* **Supplied passage**:
[Start of Attachment]

Source code for mmpretrain.engine.optimizers.layer_decay_optim_wrapper_constructor

# Copyright (c) OpenMMLab. All rights reserved.
from collections import defaultdict
from typing import Callable, List, Optional

from mmengine.logging import MMLogger
from mmengine.optim import DefaultOptimWrapperConstructor
from mmengine.utils.dl_utils.parrots_wrapper import _BatchNorm, _InstanceNorm
from torch import nn
from torch.nn import GroupNorm, LayerNorm

from mmpretrain.registry import OPTIM_WRAPPER_CONSTRUCTORS


[docs]@OPTIM_WRAPPER_CONSTRUCTORS.register_module()
class LearningRateDecayOptimWrapperConstructor(DefaultOptimWrapperConstructor):
    """Different learning rates are set for different layers of backbone.

    By default, each parameter share the same optimizer settings, and we
    provide an argument ``paramwise_cfg`` to specify parameter-wise settings.

[End of Attachment]

* **Records from a collection**:
[Start of Attachment]

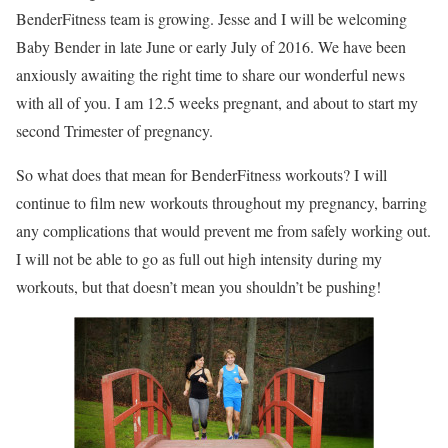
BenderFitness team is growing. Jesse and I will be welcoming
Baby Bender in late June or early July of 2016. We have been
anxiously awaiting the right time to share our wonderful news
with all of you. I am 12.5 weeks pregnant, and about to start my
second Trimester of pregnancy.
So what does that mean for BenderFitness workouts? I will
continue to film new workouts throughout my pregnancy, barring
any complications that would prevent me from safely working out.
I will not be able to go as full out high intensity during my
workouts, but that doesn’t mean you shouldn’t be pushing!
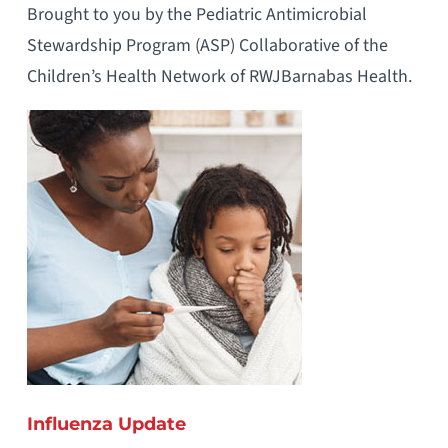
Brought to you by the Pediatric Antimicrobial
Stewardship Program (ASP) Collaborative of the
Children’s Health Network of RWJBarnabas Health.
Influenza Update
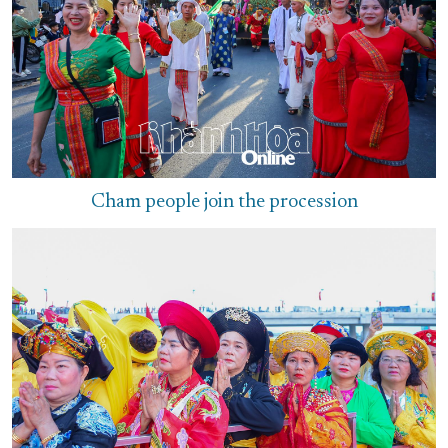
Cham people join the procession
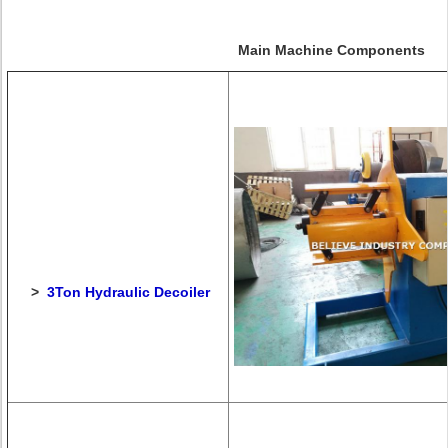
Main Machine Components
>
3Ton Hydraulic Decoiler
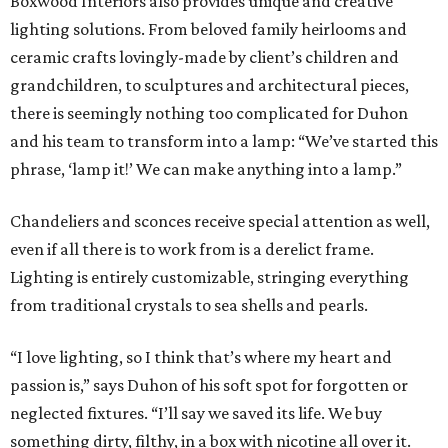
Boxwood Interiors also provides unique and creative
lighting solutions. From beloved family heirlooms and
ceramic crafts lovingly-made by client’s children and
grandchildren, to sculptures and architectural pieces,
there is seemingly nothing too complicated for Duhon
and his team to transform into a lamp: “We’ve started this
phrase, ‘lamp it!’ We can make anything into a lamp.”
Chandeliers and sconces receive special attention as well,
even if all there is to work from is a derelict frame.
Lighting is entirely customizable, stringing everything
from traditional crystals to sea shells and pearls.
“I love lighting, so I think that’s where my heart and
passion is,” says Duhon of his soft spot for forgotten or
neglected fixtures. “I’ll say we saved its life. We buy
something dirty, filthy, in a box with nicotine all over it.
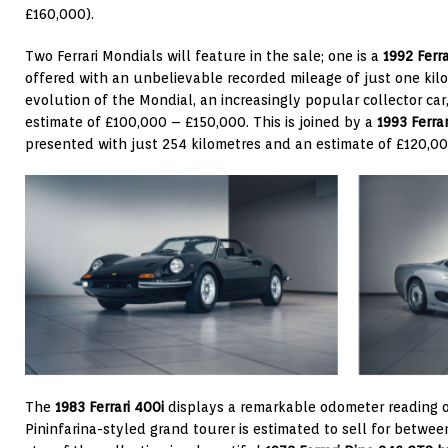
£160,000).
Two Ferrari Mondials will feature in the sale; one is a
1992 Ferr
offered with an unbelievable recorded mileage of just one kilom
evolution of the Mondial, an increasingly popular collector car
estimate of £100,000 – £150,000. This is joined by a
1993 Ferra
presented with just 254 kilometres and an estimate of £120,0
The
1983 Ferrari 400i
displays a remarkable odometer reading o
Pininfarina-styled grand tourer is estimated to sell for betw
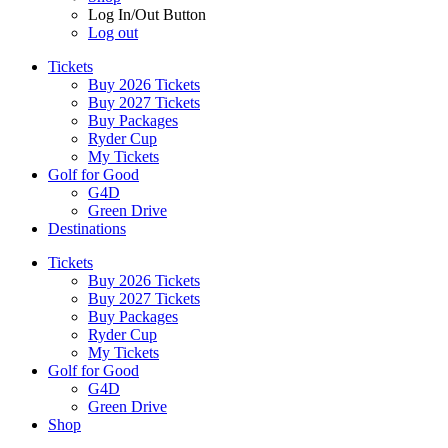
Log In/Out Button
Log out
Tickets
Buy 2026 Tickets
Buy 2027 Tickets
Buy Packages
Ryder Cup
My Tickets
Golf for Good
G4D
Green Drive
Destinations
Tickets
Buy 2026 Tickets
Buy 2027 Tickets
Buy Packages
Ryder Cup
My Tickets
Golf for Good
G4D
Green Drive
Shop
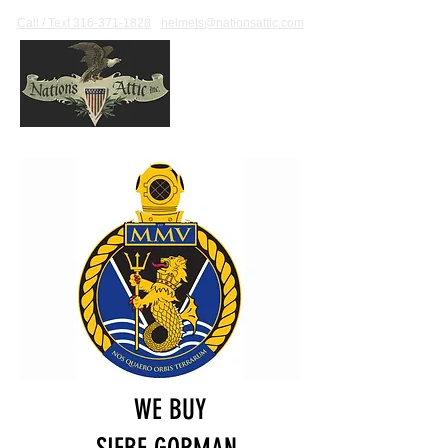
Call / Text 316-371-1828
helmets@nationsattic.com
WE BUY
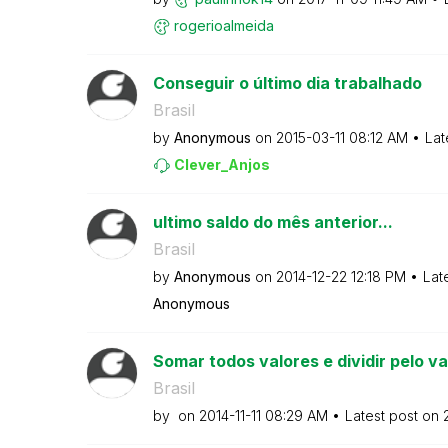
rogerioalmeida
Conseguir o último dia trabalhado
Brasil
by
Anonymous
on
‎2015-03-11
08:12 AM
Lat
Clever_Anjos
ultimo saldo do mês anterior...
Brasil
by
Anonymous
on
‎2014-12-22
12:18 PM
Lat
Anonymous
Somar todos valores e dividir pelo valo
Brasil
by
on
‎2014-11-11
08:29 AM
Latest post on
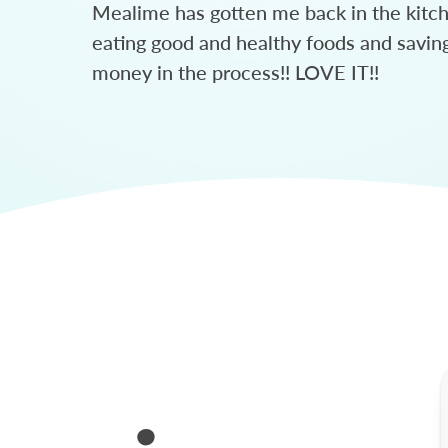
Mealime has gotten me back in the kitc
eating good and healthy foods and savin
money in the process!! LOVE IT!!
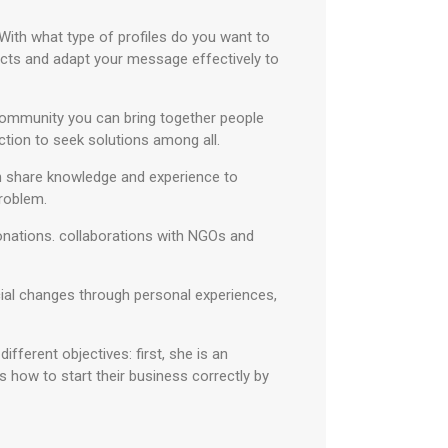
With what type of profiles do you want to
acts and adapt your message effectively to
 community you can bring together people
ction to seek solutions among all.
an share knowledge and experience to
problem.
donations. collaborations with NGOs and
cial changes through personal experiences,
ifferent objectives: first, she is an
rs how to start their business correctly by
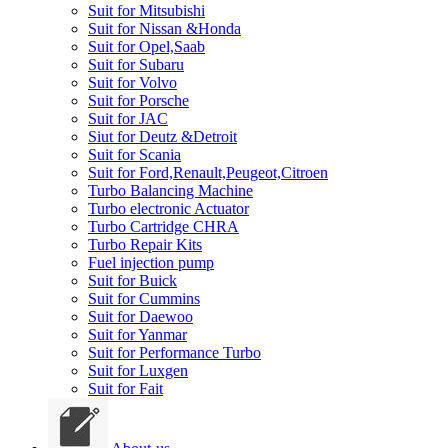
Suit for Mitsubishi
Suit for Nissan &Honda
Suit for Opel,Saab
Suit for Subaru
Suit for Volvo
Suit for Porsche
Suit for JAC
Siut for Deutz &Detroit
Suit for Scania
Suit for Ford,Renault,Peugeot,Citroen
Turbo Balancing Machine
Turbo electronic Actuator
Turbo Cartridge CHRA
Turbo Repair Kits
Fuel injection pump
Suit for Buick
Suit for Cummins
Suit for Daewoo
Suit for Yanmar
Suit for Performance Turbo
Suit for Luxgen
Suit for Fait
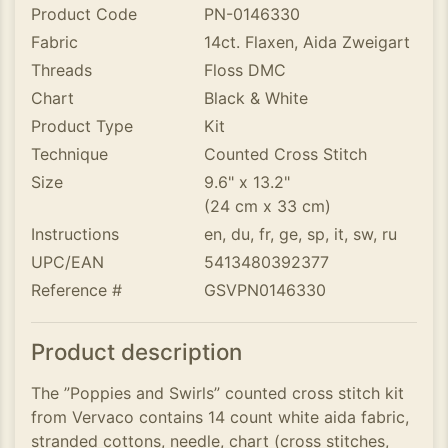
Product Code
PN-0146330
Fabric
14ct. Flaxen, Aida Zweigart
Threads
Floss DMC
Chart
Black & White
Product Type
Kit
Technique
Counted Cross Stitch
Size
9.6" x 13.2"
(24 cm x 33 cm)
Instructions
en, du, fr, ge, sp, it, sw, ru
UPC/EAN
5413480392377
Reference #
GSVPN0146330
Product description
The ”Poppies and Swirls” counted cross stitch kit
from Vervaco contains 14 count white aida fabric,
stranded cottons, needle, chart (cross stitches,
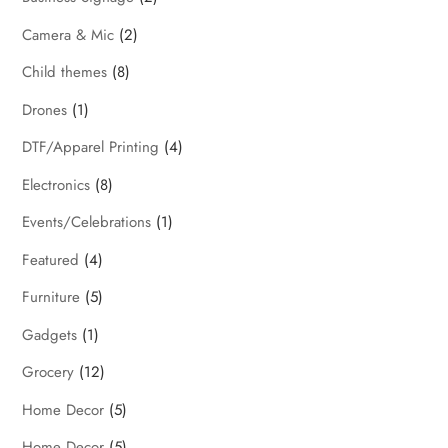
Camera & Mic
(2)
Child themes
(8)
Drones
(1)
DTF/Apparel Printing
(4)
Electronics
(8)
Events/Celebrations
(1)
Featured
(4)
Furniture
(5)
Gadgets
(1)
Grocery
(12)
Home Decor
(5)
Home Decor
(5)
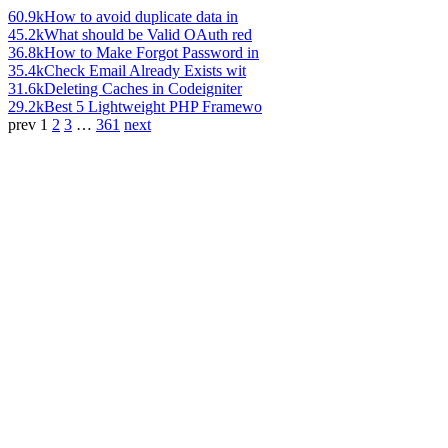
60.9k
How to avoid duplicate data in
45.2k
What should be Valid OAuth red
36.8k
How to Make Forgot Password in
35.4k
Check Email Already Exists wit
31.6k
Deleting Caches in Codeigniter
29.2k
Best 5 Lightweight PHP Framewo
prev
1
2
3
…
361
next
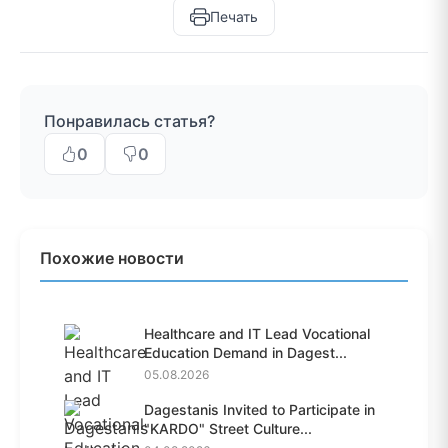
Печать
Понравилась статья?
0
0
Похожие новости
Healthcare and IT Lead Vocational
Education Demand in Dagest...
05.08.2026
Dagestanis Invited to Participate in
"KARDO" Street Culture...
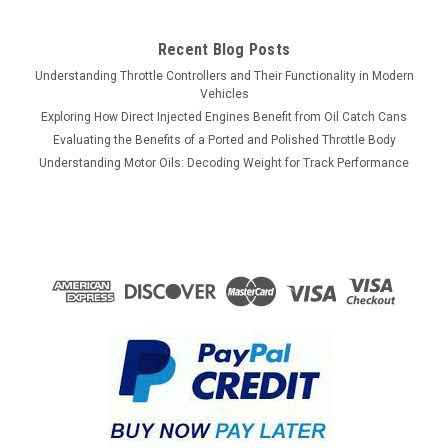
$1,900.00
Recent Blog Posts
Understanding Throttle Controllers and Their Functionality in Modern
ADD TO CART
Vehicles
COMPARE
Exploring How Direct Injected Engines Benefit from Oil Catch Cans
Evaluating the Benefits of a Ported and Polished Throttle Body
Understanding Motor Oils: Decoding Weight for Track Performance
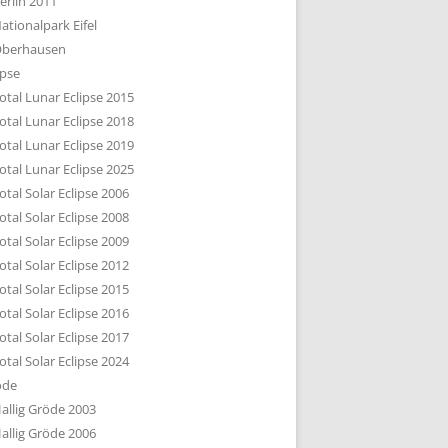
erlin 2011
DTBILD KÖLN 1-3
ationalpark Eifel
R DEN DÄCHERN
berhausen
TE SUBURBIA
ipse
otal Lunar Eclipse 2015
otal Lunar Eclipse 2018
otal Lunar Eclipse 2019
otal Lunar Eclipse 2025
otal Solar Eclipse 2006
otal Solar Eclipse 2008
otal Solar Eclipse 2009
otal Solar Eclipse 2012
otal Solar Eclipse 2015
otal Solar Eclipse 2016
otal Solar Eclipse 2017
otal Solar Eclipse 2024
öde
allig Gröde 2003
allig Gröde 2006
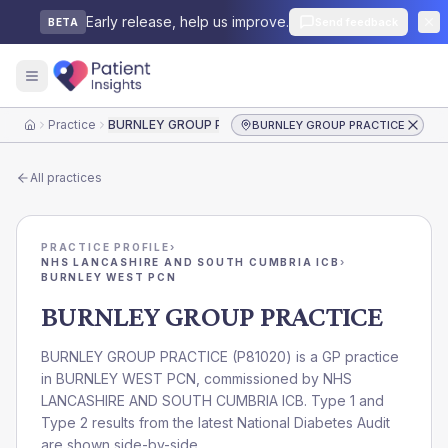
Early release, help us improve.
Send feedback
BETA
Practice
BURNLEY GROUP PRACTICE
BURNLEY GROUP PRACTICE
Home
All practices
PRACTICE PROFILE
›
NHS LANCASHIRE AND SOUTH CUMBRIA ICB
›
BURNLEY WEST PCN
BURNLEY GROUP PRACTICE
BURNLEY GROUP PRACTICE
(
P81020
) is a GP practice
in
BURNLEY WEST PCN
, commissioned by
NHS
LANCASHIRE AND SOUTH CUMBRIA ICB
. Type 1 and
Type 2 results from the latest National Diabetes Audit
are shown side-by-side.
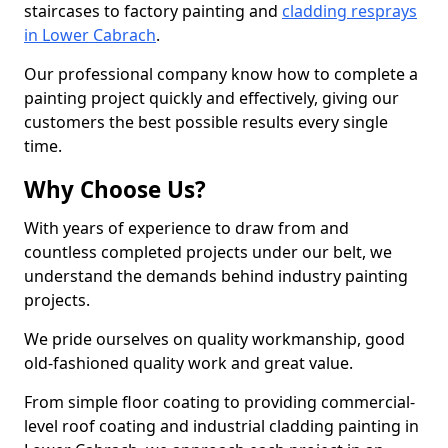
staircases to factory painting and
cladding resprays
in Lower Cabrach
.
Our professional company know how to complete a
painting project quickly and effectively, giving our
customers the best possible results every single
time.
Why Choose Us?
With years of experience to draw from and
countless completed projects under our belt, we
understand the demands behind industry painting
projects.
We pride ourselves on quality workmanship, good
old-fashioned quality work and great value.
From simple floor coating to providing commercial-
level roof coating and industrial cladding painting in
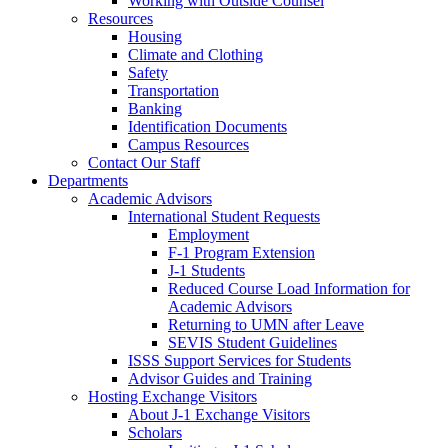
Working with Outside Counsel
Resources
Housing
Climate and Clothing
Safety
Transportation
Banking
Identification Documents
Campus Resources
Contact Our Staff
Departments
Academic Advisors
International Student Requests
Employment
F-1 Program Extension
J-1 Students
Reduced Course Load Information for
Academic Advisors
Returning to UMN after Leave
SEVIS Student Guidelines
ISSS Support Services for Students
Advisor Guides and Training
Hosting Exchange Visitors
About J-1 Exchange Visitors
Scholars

[End of Attachment]

* **Your tasks**:
1. Reproduce everything in the optimizer wrapper source code from "from mmengine.logging import" down to "[docs]@OPTIM_WRAPPER_CONSTRUCTORS.register_module()".
2. In the records, swap "Brasil" for "Brazil" in everything from the line containing "Log In/Out Button" down to the line containing "rs how to start their business correctly by", leaving the rest unchanged, and give back only those lines without the pictures.

* **Numbered responses**:
1.
from mmengine.logging import MMLogger
from mmengine.optim import DefaultOptimWrapperConstructor
from mmengine.utils.dl_utils.parrots_wrapper import _BatchNorm, _InstanceNorm
from torch import nn
from torch.nn import GroupNorm, LayerNorm

from mmpretrain.registry import OPTIM_WRAPPER_CONSTRUCTORS


[docs]@OPTIM_WRAPPER_CONSTRUCTORS.register_module()

2.
Log In/Out Button
Log out
Tickets
Buy 2026 Tickets
Buy 2027 Tickets
Buy Packages
Ryder Cup
My Tickets
Golf for Good
G4D
Green Drive
Destinations
Tickets
Buy 2026 Tickets
Buy 2027 Tickets
Buy Packages
Ryder Cup
My Tickets
Golf for Good
G4D
Green Drive
Shop
Call / Text 316-371-1828
helmets@nationsattic.com
WE BUY
rogerioalmeida
Conseguir o último dia trabalhado
Brazil
by
Anonymous
on
‎2015-03-11
08:12 AM
Lat
Clever_Anjos
ultimo saldo do mês anterior...
Brazil
by
Anonymous
on
‎2014-12-22
12:18 PM
Lat
Anonymous
Somar todos valores e dividir pelo valo
Brazil
by
on
‎2014-11-11
08:29 AM
Latest post on
Mealime has gotten me back in the kitc
eating good and healthy foods and savin
money in the process!! LOVE IT!!
With what type of profiles do you want to
acts and adapt your message effectively to
 community you can bring together people
ction to seek solutions among all.
an share knowledge and experience to
problem.
donations. collaborations with NGOs and
cial changes through personal experiences,
ifferent objectives: first, she is an
rs how to start their business correctly by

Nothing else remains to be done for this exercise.